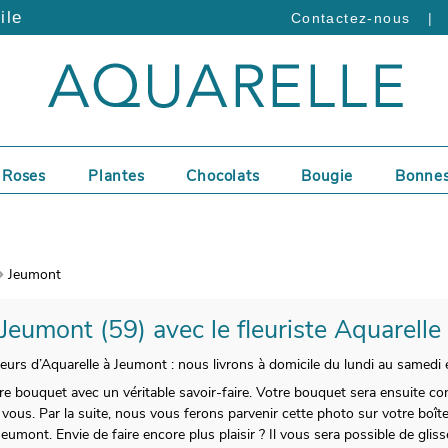
ile
|
Contactez-nous
Roses
Plantes
Chocolats
Bougie
Bonnes
Jeumont
 Jeumont (59) avec le fleuriste Aquarelle
fleurs d’Aquarelle à Jeumont : nous livrons à domicile du lundi au samedi 
tre bouquet avec un véritable savoir-faire. Votre bouquet sera ensuite co
us. Par la suite, nous vous ferons parvenir cette photo sur votre boîte m
eumont. Envie de faire encore plus plaisir ? Il vous sera possible de gli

→ Activity
Give again, word for word, every line from the one holding "Contactez-nous" to the end of the data.

→ Exercise output
Contactez-nous
Roses
Plantes
Chocolats
Bougie
Bonnes
Jeumont
 Jeumont (59) avec le fleuriste Aquarelle
fleurs d’Aquarelle à Jeumont : nous livrons à domicile du lundi au samedi 
tre bouquet avec un véritable savoir-faire. Votre bouquet sera ensuite co
us. Par la suite, nous vous ferons parvenir cette photo sur votre boîte m
eumont. Envie de faire encore plus plaisir ? Il vous sera possible de gli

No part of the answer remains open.